多くの大下宇陀児長篇に通底するラブロマンス・サスペンス。主人公汐見史郎&比企栄子の立場からしたら純愛なのだけど、ちょっと見方を変えてみれば栄子は不倫している立場でもある。「幽霊薬局」は1938年(昭和13年)に連載されており、作家が自由に小説を書きづらくなってくる年代だけど、時期的にギリギリ「不倫なんて書いてはいかん!」とお上に警告されずに済んだのだろうか。不倫という観点からすると、本作のラストはドイルのある短篇の殺人方法を想起させる。総じて特に優れた長篇ともいえないけれど、宇陀児のストーリーテリングのうまさでスイスイ読んでしまう。
◆「脫獄囚」
今日の記事のメインディッシュ。
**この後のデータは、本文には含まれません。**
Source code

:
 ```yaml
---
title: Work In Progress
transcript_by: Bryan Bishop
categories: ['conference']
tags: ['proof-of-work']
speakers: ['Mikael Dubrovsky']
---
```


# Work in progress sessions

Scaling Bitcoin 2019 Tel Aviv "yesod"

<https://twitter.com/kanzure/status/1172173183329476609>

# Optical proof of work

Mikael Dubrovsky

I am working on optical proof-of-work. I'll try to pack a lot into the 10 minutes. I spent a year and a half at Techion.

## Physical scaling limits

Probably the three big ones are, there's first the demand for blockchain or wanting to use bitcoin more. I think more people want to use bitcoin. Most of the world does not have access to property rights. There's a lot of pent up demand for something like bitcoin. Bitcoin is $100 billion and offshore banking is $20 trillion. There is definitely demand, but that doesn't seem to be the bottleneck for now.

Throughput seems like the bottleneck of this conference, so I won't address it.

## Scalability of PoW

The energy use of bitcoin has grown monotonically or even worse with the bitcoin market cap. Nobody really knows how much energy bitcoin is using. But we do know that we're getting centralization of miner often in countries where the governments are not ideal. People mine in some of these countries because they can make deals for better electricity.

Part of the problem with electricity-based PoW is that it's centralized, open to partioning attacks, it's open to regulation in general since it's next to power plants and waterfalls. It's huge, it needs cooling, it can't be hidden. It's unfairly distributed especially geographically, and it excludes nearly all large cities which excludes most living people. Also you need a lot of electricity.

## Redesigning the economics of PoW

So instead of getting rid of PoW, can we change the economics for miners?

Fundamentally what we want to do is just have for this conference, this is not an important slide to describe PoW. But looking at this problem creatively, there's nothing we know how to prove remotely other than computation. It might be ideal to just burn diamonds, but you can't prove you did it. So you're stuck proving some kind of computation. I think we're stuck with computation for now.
近年になって、ようやく宇陀児作品には改稿ヴァリアントがある事がちょくちょく語られるようになってきた。「脱獄囚」は何年も前に、私が初めて宇陀児の作品改稿を意識するきっかけになった短篇。この作品がどのような変遷を辿っているか、記してみよう。
A 雑誌『キング』掲載「脫獄囚」
1936年11月臨時増刊号 初出誌
これは持ってないので未見。初出誌を入手しテキストを検証してからこの記事を書こうと考えていたが、入手する前にupしてしまった。読者諒セヨ。
B 『幽霊薬局』収録「脫獄囚」
1939年1月発行 八紘社大陸版(本書) 単行本初収録
上記の『キング』を見ていないから断定はできないけれど、おそらく初出誌と同じテキストではないかと想像する。
C 『緑の奇蹟』収録「巡業劇團」
1942年5月発行 大都書房
ここでタイトルが「脫獄囚」から「巡業劇團」へと変更。いつもの如く、お上のプレッシャーによるものであろう事は想像に難くない。小見出しを比較してみる。
『幽霊薬局』「脫獄囚」 → 『緑の奇蹟』「巡業劇團」
巡業劇團 一、困つた少年
意外な贈物 二、意外な贈物
峠越え 三、峠越え
惡鬼 四、惡鬼
屍衣を着る 五、不幸な着物
エピローグ 六、結び
『緑の奇蹟』が発売された昭和17年の日本は軍事統制下にあり、『幽霊薬局』収録の「脫獄囚」にはなかった〝軍人〟だとか〝産業戦士〟という単語が目に付くようになるばかりでなく、削除され新たに書き加えられた文章もある。
D 『烙印』収録「巡業劇團」
1949年10月発行 岩谷選書 3
〝戰時中(「脫獄囚」を再び)單行本に入れることになり、内容を少し變更した。〟
〝女優に戀する少年が時局上そのままではお叱りを受ける恐れがあり、一部書き直したり題名も「巡業劇團」に改めた。こっちの題のほうがよいと思う。〟
〝内容は(この岩谷選書版では)發表當時の状態に戻した。そのうち、また書き改めたい。〟
と宇陀児は述べているが、岩谷選書「巡業劇團」の最初の小見出しは初刊時の〈巡業劇團〉ではなく〈少年と女優〉となっていたりして、そっくりそのまま元に戻っている訳ではない。
このように戦前の作品の中で、どのテキストがどのように変化しているか、探してみるのも楽しいと思う。
◆ 「殺人病患者」
宇陀児作品の中では猟奇性の濃い一品。
(銀) 当Blog における2021年11月25日付の記事にて取り上げた「街の毒草」と今日の記事の「脫獄囚」は、大人の世界をまだ知らない少年の年上の女性への思慕を描いている点で、姉妹編みたいな感じも受けますな。